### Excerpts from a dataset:
━━━

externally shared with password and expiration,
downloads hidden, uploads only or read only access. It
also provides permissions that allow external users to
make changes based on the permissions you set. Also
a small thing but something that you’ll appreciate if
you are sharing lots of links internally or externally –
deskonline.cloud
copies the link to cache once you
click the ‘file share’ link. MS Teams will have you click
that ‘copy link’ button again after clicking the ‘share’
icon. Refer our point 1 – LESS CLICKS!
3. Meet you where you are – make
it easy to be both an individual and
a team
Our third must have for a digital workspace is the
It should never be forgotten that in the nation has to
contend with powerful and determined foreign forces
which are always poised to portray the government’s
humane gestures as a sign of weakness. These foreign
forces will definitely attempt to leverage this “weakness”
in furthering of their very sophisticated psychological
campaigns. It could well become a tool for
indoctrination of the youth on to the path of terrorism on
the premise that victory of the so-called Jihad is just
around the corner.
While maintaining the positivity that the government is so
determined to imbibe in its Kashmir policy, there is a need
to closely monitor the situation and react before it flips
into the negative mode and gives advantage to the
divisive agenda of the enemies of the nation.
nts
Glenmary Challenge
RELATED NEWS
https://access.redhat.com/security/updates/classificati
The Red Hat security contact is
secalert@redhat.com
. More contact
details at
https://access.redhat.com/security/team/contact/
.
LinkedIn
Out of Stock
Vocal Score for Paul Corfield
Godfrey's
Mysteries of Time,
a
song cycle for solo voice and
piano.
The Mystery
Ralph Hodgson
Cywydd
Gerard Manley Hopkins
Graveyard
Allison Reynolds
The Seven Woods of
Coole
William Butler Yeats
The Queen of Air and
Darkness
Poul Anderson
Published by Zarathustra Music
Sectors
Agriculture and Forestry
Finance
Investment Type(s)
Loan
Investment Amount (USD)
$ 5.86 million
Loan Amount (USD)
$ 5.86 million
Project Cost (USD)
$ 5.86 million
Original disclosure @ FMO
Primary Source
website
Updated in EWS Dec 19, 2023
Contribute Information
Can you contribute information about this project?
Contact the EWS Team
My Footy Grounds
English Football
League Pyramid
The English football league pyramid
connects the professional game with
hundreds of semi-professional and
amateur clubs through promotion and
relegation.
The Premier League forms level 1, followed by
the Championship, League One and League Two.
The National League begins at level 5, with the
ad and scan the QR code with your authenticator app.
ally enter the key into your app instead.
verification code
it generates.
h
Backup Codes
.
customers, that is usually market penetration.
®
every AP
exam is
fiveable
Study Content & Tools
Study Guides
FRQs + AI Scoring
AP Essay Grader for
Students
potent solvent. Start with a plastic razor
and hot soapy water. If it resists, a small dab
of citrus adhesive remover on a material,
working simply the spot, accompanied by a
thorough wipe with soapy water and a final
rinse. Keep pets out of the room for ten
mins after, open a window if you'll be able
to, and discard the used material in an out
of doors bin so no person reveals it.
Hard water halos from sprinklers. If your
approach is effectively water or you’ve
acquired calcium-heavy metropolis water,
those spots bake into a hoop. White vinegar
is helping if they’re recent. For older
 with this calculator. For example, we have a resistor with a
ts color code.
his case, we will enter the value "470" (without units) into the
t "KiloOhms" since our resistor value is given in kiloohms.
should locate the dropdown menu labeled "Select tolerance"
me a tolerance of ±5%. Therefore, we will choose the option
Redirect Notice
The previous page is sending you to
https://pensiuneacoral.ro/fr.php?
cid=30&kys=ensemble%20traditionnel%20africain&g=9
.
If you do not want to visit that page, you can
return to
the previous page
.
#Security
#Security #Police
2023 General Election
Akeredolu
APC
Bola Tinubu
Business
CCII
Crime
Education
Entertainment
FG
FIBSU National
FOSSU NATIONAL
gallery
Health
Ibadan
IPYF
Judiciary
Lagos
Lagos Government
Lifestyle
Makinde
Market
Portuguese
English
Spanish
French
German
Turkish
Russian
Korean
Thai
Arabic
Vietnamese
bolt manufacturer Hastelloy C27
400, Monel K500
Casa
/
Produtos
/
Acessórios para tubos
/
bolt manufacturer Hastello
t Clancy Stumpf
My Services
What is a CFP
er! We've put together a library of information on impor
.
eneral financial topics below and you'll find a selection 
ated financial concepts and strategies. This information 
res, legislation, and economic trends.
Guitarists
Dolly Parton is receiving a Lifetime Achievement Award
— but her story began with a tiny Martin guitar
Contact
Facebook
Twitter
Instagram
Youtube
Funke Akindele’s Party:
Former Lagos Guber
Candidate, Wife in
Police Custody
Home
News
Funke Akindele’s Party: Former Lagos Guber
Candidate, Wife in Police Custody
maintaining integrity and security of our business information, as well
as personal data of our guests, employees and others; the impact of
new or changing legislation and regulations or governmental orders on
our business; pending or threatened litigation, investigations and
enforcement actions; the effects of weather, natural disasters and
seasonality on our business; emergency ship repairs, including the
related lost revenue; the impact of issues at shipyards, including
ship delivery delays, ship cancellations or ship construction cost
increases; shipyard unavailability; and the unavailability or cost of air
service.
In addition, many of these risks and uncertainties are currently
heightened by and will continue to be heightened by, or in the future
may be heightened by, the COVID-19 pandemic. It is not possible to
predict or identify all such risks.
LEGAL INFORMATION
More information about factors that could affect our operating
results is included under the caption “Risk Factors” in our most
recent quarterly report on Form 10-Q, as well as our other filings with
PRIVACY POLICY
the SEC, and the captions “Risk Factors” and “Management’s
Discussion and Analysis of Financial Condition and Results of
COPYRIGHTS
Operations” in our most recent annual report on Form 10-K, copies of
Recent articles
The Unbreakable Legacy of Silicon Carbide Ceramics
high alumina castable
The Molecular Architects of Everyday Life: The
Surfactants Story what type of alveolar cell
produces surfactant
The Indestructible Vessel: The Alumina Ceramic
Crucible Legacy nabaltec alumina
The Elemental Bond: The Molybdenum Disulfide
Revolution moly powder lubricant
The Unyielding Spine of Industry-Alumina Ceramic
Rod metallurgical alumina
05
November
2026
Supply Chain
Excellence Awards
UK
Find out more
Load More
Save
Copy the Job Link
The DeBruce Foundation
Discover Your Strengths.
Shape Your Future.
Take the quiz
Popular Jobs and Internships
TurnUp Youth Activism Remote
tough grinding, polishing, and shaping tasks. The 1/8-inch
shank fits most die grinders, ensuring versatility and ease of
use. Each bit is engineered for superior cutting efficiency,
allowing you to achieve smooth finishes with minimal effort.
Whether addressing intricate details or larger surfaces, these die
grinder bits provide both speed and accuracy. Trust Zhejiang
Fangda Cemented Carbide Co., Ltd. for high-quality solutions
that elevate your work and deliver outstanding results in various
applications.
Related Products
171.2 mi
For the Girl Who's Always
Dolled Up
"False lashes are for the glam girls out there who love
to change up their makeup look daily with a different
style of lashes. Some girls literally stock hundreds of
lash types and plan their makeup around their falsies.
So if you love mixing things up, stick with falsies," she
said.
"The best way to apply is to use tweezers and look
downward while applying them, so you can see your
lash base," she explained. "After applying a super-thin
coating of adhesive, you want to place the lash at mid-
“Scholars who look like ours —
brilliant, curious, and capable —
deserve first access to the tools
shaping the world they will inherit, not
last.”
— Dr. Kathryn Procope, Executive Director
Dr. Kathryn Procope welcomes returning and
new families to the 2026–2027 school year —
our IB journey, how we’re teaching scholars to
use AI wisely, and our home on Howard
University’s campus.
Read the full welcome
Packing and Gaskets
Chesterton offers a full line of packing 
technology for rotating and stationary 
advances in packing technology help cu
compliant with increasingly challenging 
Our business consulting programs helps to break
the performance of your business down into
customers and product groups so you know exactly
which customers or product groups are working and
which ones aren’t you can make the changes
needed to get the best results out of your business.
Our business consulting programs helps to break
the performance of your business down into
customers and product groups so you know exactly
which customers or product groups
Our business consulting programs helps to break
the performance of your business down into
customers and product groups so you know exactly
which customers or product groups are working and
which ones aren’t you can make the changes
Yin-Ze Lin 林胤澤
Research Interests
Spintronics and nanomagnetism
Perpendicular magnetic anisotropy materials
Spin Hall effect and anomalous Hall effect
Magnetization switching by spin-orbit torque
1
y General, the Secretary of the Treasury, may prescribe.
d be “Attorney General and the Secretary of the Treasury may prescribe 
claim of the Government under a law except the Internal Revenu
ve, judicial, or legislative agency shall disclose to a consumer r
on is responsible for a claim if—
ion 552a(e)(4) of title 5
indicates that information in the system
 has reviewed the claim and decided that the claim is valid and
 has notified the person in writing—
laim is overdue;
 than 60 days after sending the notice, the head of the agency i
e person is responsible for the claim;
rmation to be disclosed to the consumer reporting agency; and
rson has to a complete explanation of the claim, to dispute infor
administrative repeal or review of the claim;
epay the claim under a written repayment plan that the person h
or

━━━

Rewrite the data above as a numbered list, from its first line through the line containing "While maintaining the", and skip any blank lines.

1. externally shared with password and expiration,
2. downloads hidden, uploads only or read only access. It
3. also provides permissions that allow external users to
4. make changes based on the permissions you set. Also
5. a small thing but something that you’ll appreciate if
6. you are sharing lots of links internally or externally –
7. deskonline.cloud
8. copies the link to cache once you
9. click the ‘file share’ link. MS Teams will have you click
10. that ‘copy link’ button again after clicking the ‘share’
11. icon. Refer our point 1 – LESS CLICKS!
12. 3. Meet you where you are – make
13. it easy to be both an individual and
14. a team
15. Our third must have for a digital workspace is the
16. It should never be forgotten that in the nation has to
17. contend with powerful and determined foreign forces
18. which are always poised to portray the government’s
19. humane gestures as a sign of weakness. These foreign
20. forces will definitely attempt to leverage this “weakness”
21. in furthering of their very sophisticated psychological
22. campaigns. It could well become a tool for
23. indoctrination of the youth on to the path of terrorism on
24. the premise that victory of the so-called Jihad is just
25. around the corner.
26. While maintaining the positivity that the government is so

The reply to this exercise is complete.